=== Text section ===
★ ★ ★ ★ ★ ★ ★
Swimming, Pneumonia and all things Kenya

Our flight to Kenya should have been a real pleasure, less than a third full, not too long and full of Virgin Atlantic’s usual customer care. Unfortunately I was still suffering the effects of a cold, so I found an empty row of seats and tried my best to will away the time, feeling rather sorry for myself.

Warm clean air and a host of smiling locals greeted us on arrival and we were relieved to see all our kit approaching on the back of a wee tractor. Why is it that I only ever have airport issues in the UK?

Tired, yet happy to be there, we loaded our shiny Dropzones onto the ancient yet reliable 4×4. Lexi, our driver, chatted about all things Kenya while we headed north. About an hour out of Nairobi we stopped to scout a couple of 60 footers and although they looked good to go, we settled for a local beer and some food, probably the wise choice as we were still feeling the effects of 24 hours travelling.
★ ★ ★ ★ ★ ★ ★
=== Supplied entries ===
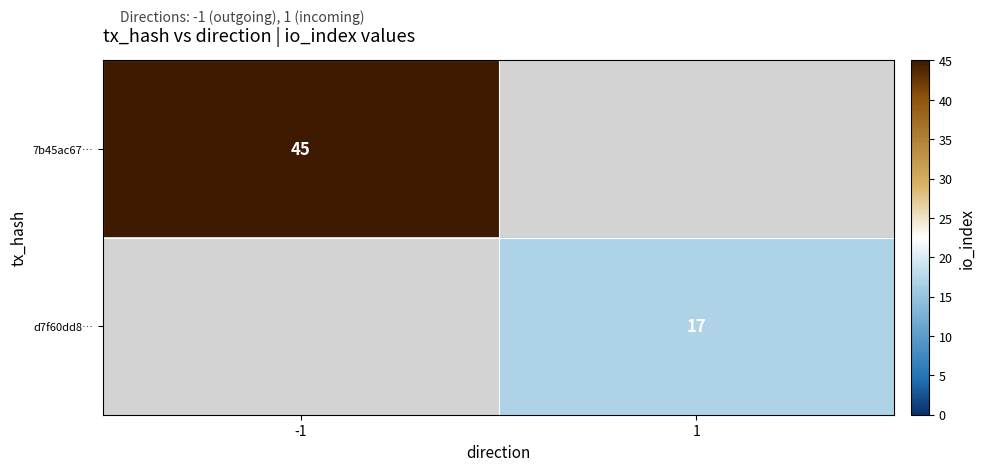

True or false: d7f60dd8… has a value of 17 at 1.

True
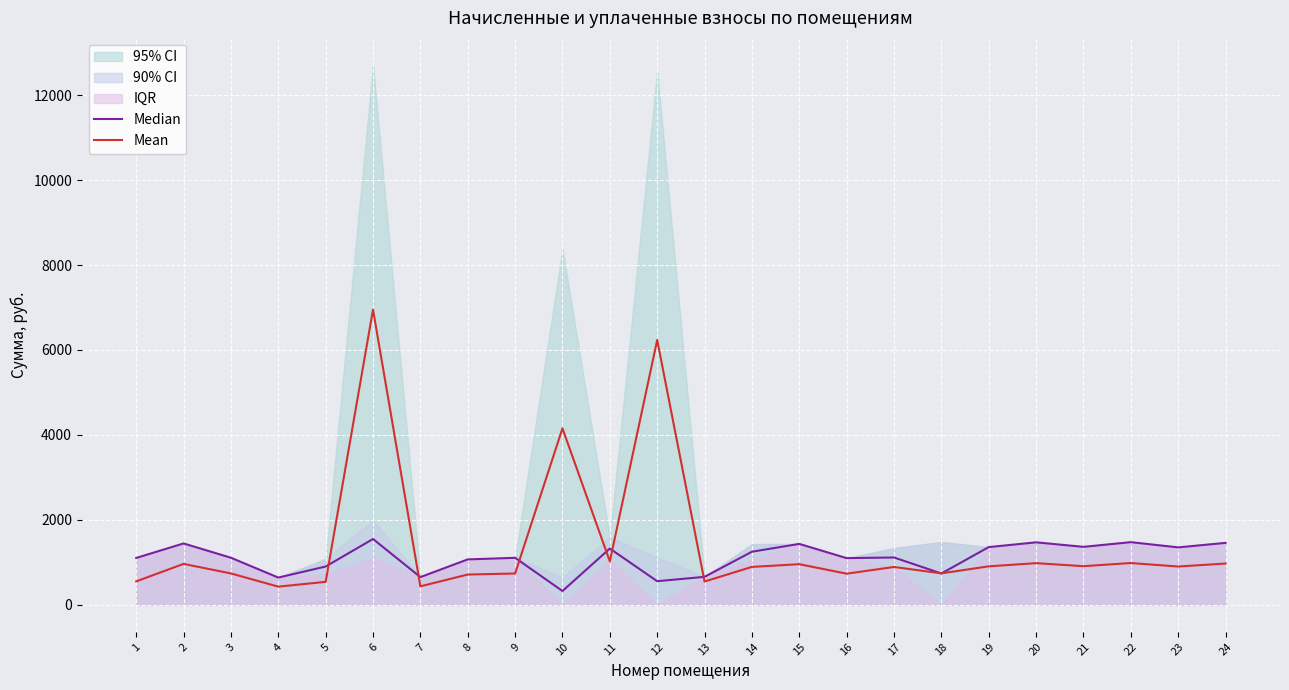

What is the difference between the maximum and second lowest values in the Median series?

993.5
★ ★ ★ ★ ★ ★ ★
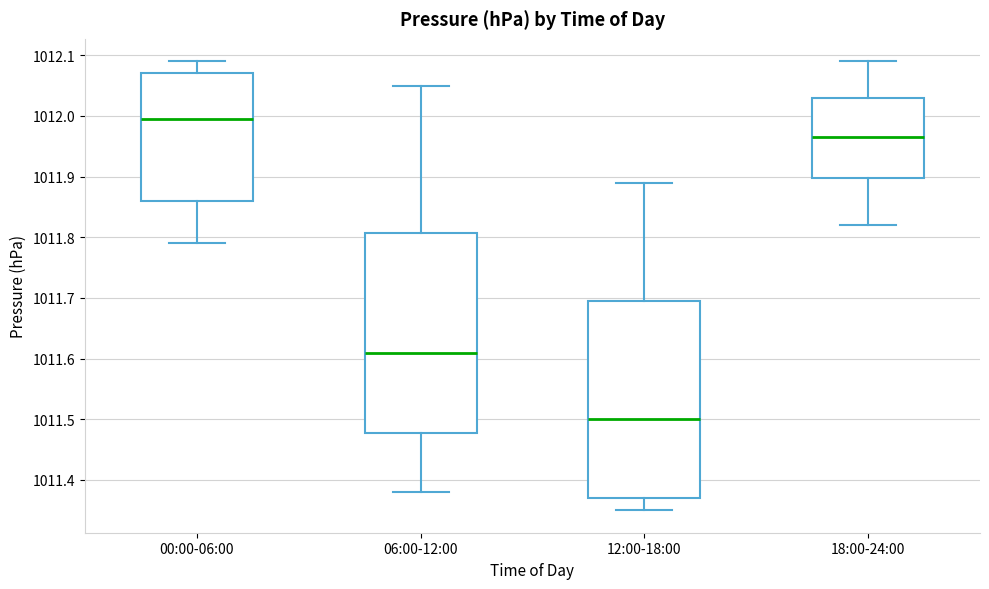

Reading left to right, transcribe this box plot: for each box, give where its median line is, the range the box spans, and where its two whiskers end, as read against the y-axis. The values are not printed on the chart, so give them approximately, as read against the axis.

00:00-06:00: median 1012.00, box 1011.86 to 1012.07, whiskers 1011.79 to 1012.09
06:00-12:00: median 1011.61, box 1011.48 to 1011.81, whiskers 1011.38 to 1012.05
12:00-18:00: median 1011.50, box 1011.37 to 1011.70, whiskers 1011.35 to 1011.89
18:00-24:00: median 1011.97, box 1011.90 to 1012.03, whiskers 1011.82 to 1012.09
★ ★ ★ ★ ★ ★ ★
=== Problems to work on ===
1. In the Kenya trip account, which airline flew the group to Kenya?
2. Copy out the Kenya trip account word for word from "Our flight to" to "issues in the UK?".
The entries have no connection to the Kenya trip account.

=== Your written answers ===
1. Virgin Atlantic

2.
Our flight to Kenya should have been a real pleasure, less than a third full, not too long and full of Virgin Atlantic’s usual customer care. Unfortunately I was still suffering the effects of a cold, so I found an empty row of seats and tried my best to will away the time, feeling rather sorry for myself.

Warm clean air and a host of smiling locals greeted us on arrival and we were relieved to see all our kit approaching on the back of a wee tractor. Why is it that I only ever have airport issues in the UK?